Tuesday, 10 February 2015

Genocide and Goodbye

On my last day with the girls, in Phnom Penh, we made the fantastic decision to visit the Killing Fields and the Genocide Museum before our emotional farewell. It was the only time we had to do it, but it was still poorly timed. 

The Killing Fields were not how I'd foreseen them in my overactive, possibly Tolkien-inspired imagination. The barren wasteland swirling with mist, mud pools popping and splattering crosses sticking out of the bloody earth was replaced by a pleasant green stretch of land dotted with trees and shrubs. The only thing that tells you this will be a sombre experience is the towering shrine in the centre, consisting of 17 levels, each one filled with human skulls. 

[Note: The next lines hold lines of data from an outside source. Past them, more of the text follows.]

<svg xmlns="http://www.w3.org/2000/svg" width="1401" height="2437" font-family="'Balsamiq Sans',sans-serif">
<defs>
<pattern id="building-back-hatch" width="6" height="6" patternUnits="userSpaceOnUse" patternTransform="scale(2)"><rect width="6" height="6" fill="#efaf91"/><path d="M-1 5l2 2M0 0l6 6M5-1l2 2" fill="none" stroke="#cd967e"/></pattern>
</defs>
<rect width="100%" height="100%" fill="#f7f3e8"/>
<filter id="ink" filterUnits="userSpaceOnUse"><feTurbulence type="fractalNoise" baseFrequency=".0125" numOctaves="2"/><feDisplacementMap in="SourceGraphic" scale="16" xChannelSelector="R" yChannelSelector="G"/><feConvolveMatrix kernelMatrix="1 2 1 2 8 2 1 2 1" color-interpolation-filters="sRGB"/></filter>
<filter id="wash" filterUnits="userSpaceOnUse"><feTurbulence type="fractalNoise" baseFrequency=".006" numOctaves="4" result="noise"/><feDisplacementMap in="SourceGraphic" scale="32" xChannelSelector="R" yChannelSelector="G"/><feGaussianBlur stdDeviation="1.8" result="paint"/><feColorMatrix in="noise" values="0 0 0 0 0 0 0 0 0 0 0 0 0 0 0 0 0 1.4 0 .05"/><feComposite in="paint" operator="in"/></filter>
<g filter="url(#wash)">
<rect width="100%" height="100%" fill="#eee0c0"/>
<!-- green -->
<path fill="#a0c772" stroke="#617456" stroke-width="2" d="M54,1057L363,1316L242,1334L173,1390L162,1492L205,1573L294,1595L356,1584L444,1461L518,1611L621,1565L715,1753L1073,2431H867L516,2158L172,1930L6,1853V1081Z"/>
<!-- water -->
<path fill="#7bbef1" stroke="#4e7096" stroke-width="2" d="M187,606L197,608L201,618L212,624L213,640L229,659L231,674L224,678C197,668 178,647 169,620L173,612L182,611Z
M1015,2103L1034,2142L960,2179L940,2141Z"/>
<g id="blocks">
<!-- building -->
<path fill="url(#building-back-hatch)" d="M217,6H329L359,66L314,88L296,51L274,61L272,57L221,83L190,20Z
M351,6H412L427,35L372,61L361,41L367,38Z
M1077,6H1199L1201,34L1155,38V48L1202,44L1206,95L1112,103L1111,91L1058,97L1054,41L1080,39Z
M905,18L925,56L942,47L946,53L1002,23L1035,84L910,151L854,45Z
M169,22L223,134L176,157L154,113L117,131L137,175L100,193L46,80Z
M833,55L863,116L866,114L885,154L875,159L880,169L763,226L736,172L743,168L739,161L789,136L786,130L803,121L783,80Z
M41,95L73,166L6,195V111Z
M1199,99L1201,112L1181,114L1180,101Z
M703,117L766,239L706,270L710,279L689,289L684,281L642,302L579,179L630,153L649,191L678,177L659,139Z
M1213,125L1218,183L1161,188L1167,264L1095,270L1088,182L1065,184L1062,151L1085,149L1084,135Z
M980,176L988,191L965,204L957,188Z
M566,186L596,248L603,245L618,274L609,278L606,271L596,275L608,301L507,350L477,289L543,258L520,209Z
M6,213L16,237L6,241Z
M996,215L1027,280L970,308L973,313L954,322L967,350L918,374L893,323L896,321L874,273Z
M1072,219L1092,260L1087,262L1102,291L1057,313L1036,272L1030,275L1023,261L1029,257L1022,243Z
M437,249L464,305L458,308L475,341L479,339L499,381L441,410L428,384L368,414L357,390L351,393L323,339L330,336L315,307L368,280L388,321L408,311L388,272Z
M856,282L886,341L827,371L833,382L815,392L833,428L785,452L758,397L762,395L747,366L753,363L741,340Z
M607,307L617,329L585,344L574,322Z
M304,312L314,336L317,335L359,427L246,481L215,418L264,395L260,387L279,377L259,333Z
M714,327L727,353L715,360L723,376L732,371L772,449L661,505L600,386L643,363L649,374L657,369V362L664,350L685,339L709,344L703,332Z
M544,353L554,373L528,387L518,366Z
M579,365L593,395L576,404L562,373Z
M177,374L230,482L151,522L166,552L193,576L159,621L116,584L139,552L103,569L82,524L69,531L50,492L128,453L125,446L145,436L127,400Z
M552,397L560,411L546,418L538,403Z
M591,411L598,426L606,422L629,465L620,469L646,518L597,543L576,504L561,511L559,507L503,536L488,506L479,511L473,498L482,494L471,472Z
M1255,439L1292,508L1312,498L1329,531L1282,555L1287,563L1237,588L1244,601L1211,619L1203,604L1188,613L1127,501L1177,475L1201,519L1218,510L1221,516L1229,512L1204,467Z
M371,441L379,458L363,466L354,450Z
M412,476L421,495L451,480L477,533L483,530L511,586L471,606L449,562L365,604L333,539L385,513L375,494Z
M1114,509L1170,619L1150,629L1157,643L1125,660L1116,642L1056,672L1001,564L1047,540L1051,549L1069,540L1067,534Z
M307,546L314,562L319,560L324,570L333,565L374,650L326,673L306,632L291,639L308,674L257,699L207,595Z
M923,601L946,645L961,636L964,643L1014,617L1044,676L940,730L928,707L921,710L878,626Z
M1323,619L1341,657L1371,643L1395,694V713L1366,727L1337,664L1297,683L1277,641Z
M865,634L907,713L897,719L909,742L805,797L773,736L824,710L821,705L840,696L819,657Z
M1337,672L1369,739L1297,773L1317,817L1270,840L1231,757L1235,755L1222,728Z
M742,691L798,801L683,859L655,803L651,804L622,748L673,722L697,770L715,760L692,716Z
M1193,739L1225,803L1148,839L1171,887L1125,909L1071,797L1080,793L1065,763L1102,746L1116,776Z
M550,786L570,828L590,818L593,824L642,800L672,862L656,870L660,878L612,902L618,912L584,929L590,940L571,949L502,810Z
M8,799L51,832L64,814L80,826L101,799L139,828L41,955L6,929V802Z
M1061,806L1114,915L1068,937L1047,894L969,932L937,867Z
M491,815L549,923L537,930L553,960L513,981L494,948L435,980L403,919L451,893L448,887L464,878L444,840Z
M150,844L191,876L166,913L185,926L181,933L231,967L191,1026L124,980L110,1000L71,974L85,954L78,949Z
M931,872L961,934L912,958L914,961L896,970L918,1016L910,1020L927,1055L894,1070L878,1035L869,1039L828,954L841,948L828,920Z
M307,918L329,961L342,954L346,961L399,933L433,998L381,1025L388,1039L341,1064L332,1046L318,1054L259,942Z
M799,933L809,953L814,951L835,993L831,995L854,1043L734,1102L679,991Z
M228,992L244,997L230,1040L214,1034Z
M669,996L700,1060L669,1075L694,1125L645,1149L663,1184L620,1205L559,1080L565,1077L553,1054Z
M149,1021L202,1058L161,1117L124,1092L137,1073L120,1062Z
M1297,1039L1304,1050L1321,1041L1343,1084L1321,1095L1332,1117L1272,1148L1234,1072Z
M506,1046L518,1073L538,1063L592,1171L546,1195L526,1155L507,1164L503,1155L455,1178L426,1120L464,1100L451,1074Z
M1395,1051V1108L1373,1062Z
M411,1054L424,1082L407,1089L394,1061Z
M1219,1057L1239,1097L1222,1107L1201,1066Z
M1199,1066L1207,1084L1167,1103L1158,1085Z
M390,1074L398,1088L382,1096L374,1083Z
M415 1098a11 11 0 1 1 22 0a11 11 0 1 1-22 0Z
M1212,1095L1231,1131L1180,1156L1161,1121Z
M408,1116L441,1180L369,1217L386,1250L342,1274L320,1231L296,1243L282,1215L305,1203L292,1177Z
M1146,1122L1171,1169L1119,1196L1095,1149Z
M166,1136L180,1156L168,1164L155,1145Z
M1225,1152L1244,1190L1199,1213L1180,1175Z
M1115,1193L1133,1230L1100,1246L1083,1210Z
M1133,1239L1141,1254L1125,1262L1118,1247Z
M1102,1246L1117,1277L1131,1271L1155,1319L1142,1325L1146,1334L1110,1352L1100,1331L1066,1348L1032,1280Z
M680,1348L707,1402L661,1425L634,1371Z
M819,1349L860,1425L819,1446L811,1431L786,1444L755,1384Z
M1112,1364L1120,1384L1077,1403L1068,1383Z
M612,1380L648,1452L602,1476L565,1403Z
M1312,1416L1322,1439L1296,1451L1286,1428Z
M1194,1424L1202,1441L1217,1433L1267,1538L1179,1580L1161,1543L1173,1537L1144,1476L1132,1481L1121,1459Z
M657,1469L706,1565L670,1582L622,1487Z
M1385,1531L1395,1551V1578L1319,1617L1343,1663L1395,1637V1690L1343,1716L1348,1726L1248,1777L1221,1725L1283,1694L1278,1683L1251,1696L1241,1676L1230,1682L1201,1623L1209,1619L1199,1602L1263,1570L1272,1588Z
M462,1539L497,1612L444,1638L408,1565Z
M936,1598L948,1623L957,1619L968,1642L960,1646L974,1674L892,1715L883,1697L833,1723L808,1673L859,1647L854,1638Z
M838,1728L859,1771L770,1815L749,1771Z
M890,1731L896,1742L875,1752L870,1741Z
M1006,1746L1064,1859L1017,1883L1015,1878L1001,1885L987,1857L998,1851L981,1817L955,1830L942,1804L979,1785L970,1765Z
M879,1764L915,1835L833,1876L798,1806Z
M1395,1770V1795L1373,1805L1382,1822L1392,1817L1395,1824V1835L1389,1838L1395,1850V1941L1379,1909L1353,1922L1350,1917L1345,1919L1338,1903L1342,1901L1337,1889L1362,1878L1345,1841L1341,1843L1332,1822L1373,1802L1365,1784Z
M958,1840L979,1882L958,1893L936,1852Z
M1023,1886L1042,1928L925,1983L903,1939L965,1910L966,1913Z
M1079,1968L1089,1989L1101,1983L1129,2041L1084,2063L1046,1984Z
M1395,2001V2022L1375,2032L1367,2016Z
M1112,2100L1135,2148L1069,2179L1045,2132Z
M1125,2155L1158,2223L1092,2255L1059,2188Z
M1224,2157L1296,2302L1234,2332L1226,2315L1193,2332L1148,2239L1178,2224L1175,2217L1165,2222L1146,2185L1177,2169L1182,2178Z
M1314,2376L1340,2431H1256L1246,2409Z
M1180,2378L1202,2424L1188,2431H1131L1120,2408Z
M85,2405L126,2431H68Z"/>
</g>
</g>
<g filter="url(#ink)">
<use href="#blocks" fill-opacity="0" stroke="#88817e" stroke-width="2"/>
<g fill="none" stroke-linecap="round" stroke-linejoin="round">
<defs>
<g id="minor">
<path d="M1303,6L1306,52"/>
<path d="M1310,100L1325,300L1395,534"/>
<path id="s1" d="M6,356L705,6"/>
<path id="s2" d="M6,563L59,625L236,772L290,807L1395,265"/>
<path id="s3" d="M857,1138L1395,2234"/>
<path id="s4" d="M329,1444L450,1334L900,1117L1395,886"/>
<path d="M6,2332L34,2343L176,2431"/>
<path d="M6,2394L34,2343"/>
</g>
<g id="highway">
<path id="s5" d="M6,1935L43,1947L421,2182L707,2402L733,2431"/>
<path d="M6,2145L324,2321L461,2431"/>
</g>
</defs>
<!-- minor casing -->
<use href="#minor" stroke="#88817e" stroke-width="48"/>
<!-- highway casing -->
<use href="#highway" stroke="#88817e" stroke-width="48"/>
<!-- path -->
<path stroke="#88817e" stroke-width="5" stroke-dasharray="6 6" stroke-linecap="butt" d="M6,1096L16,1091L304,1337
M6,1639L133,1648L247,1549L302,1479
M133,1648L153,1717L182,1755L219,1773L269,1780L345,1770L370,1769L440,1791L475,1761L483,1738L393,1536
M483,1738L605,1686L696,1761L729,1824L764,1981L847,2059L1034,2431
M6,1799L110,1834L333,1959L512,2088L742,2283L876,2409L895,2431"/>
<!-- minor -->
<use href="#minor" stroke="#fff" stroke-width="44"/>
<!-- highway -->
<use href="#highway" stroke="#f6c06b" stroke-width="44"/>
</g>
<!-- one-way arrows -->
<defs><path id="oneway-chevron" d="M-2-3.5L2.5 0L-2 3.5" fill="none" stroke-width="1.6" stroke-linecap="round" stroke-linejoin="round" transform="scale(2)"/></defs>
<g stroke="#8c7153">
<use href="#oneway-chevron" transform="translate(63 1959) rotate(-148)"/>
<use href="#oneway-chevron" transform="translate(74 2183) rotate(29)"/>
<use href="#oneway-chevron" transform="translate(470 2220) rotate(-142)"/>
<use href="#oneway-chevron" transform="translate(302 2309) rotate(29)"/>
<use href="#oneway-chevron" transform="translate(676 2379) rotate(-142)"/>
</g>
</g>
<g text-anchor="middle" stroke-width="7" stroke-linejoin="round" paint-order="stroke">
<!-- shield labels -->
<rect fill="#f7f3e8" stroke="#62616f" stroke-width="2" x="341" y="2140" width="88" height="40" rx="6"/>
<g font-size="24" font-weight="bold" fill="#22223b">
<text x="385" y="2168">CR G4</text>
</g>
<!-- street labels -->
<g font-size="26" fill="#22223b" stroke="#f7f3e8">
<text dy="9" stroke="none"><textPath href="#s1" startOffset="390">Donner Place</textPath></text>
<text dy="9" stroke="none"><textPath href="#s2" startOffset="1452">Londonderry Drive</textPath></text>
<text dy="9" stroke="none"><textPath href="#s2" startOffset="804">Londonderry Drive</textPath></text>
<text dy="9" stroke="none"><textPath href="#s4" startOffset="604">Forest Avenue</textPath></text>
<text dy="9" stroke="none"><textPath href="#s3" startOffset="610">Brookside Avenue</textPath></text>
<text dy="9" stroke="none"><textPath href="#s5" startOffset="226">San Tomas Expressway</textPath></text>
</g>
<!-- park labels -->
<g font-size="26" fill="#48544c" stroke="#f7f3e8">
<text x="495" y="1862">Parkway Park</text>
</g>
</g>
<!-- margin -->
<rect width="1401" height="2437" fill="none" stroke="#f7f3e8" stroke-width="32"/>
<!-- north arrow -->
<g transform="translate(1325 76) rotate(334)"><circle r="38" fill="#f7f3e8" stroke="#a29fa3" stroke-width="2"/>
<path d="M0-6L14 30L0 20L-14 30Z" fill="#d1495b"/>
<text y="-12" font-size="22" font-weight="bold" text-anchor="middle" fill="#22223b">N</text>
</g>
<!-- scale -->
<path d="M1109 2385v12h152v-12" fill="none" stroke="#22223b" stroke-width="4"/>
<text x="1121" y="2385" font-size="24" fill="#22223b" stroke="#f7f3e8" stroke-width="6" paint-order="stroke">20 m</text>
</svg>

The Khmer Rouge genocide was something I barely knew anything about, so I was really keen to learn the history. I'm so glad I did it, but it was beyond horrific. Three million people killed for nothing. 

The Genocide Museum, set in a former high school that became a prison known as S-21, was just as harrowing. But I can't recommend them enough. Just to get a feel for what the Cambodian people went through, just forty years ago. And it explains why there's such a big gap in the ages of people you see on the street. 

You can do both within three or four hours, and a tuk-tuk driver will take you to both and back to your hostel for around US$20. 

Then, with our hearts in our socks, I said goodbye to Laura and Nat after an amazing month. We saw so many unforgettable things, and I'm so glad they got to see a bit of my bizarre reality travelling the world. Travelling alone has its perks, and I still believe is the best way to see the world, but it was lovely to have two of my best friends with me. What a month.